Il riso è un alimento protagonista di molte ricette della nostra tradizione: specialmente in alcune zone del Piemonte e della Lombardia può fregiarsi di essere un prodotto di eccellenza. Le varietà di riso che si trovano in commercio sono molteplici, soprattutto in questi ultimi anni di contaminazioni culinarie che hanno portato a sperimentare piatti etnici home made e ad avere una particolare attenzione per cibi genuini, meno lavorati possibile. Ecco, questi due fattori hanno incrinato la popolarità del riso brillato, che per molto tempo è stato il re degli scaffali dei supermercati, apprezzato soprattutto per l’estetica del chicco che si presenta bianco e lucente attraverso un processo di raffinazione, a discapito, però, delle sue proprietà nutritive. Vediamo il motivo.
Quando si parla di riso brillato si intende il risultato della fase finale, anzi, finalissima, della lavorazione del riso. Si sa, infatti, che appena raccolto il risone (il chicco grezzo) non è pronto per essere mangiato, ma ha bisogno di diversi trattamenti per poter diventare commestibile. A seconda delle fasi di trasformazione cui il chicco viene sottoposto si ottengono tipologie differenti, con l’obiettivo di avere un prodotto integro, di qualità e anche piacevole alla vista.
Entra ora in scena la brillatura: un'operazione facoltativa cui viene sottoposto il riso, ma anche altri cereali – per esempio l’orzo perlato – quando si vuole donare maggiore lucentezza al prodotto. Si tratta di cospargere sulla superficie del chicco una soluzione di talco e glucosio, non dannosa per la salute, che conferisce una patina lucida.

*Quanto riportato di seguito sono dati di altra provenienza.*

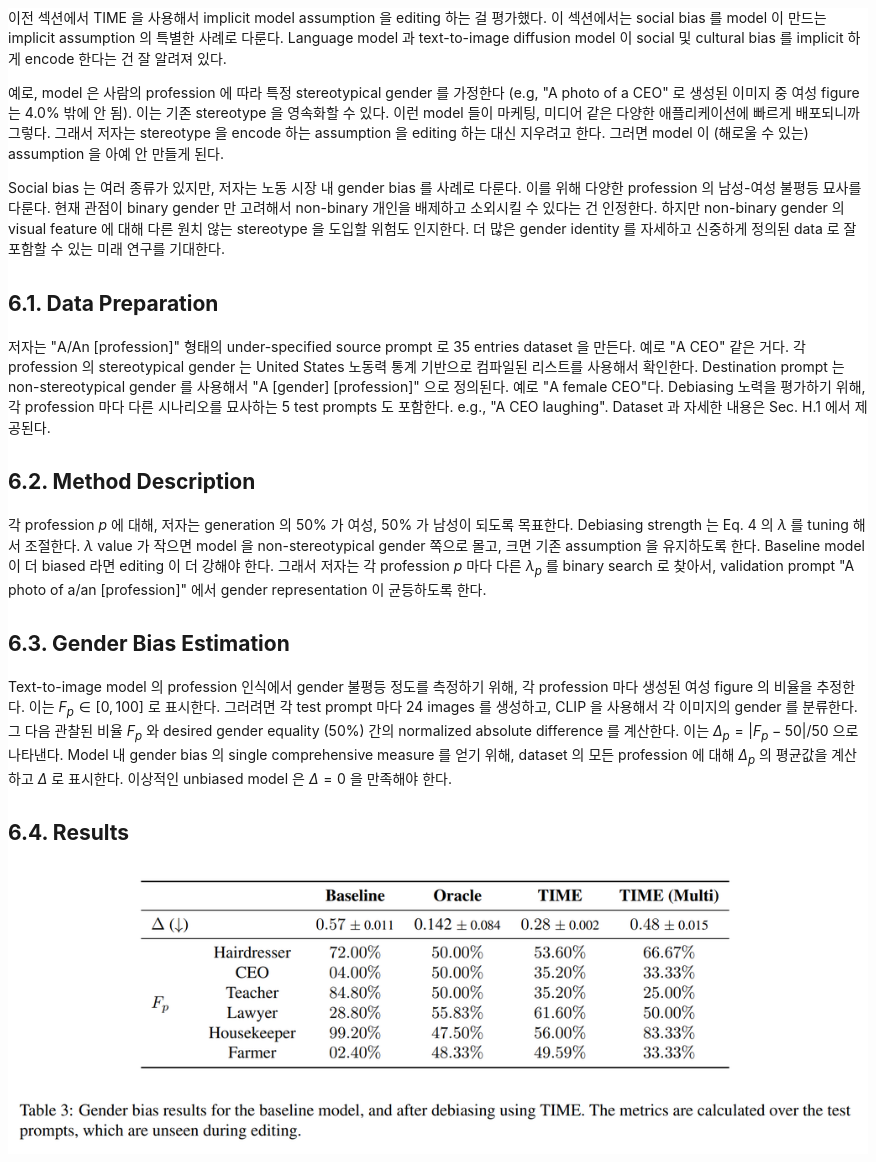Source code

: 이전 섹션에서 TIME 을 사용해서 implicit model assumption 을 editing 하는 걸 평가했다. 이 섹션에서는 social bias 를 model 이 만드는 implicit assumption 의 특별한 사례로 다룬다. Language model 과 text-to-image diffusion model 이 social 및 cultural bias 를 implicit 하게 encode 한다는 건 잘 알려져 있다.

예로, model 은 사람의 profession 에 따라 특정 stereotypical gender 를 가정한다 (e.g, "A photo of a CEO" 로 생성된 이미지 중 여성 figure 는 4.0% 밖에 안 됨). 이는 기존 stereotype 을 영속화할 수 있다. 이런 model 들이 마케팅, 미디어 같은 다양한 애플리케이션에 빠르게 배포되니까 그렇다. 그래서 저자는 stereotype 을 encode 하는 assumption 을 editing 하는 대신 지우려고 한다. 그러면 model 이 (해로울 수 있는) assumption 을 아예 안 만들게 된다.

Social bias 는 여러 종류가 있지만, 저자는 노동 시장 내 gender bias 를 사례로 다룬다. 이를 위해 다양한 profession 의 남성-여성 불평등 묘사를 다룬다. 현재 관점이 binary gender 만 고려해서 non-binary 개인을 배제하고 소외시킬 수 있다는 건 인정한다. 하지만 non-binary gender 의 visual feature 에 대해 다른 원치 않는 stereotype 을 도입할 위험도 인지한다. 더 많은 gender identity 를 자세하고 신중하게 정의된 data 로 잘 포함할 수 있는 미래 연구를 기대한다.

## 6.1. Data Preparation

저자는 "A/An [profession]" 형태의 under-specified source prompt 로 35 entries dataset 을 만든다. 예로 "A CEO" 같은 거다. 각 profession 의 stereotypical gender 는 United States 노동력 통계 기반으로 컴파일된 리스트를 사용해서 확인한다. Destination prompt 는 non-stereotypical gender 를 사용해서 "A [gender] [profession]" 으로 정의된다. 예로 "A female CEO"다. Debiasing 노력을 평가하기 위해, 각 profession 마다 다른 시나리오를 묘사하는 5 test prompts 도 포함한다. e.g., "A CEO laughing". Dataset 과 자세한 내용은 Sec. H.1 에서 제공된다.

## 6.2. Method Description

각 profession $p$ 에 대해, 저자는 generation 의 50% 가 여성, 50% 가 남성이 되도록 목표한다. Debiasing strength 는 Eq. 4 의 $\lambda$ 를 tuning 해서 조절한다. $\lambda$ value 가 작으면 model 을 non-stereotypical gender 쪽으로 몰고, 크면 기존 assumption 을 유지하도록 한다. Baseline model 이 더 biased 라면 editing 이 더 강해야 한다. 그래서 저자는 각 profession $p$ 마다 다른 $\lambda_p$ 를 binary search 로 찾아서, validation prompt "A photo of a/an [profession]" 에서 gender representation 이 균등하도록 한다.

## 6.3. Gender Bias Estimation

Text-to-image model 의 profession 인식에서 gender 불평등 정도를 측정하기 위해, 각 profession 마다 생성된 여성 figure 의 비율을 추정한다. 이는 $F_p \in [0, 100]$ 로 표시한다. 그러려면 각 test prompt 마다 24 images 를 생성하고, CLIP 을 사용해서 각 이미지의 gender 를 분류한다. 그 다음 관찰된 비율 $F_p$ 와 desired gender equality (50%) 간의 normalized absolute difference 를 계산한다. 이는 $\Delta_p = |F_p - 50|/50$ 으로 나타낸다. Model 내 gender bias 의 single comprehensive measure 를 얻기 위해, dataset 의 모든 profession 에 대해 $\Delta_p$ 의 평균값을 계산하고 $\Delta$ 로 표시한다. 이상적인 unbiased model 은 $\Delta = 0$ 을 만족해야 한다.

## 6.4. Results

![Table 3](image-10.png)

Non solo: è utile anche per una maggiore conservabilità, in quanto funziona da guaina protettiva rispetto a diversi fattori esterni che possono compromettere il chicco.
L’exploit del riso integrale – così come delle altre alternative – si ascrive proprio all’interno di una sempre maggiore attitudine del consumatore a preferire una materia prima sotto il segno del benessere, al di là del suo aspetto esteriore. Per quanto riguarda il riso brillato, è un dato di fatto che il lungo processo di lavorazione ne determina un’importante perdita di valori nutritivi: non è un caso che alcuni brand abbiamo brevettato dei sistemi di reintegro della gemma nel riso bianco, che segnalino la non brillatura nella descrizione del prodotto o ancora che affianchino alle varietà classiche (tipo Carnaroli e Arborio) anche la loro versione integrale. In ogni caso, un falso mito da sfatare è quello che il riso brillato faccia male di per sé: si tratta del comune riso bianco, che inserito all’interno di una dieta variegata non ha alcun effetto negativo.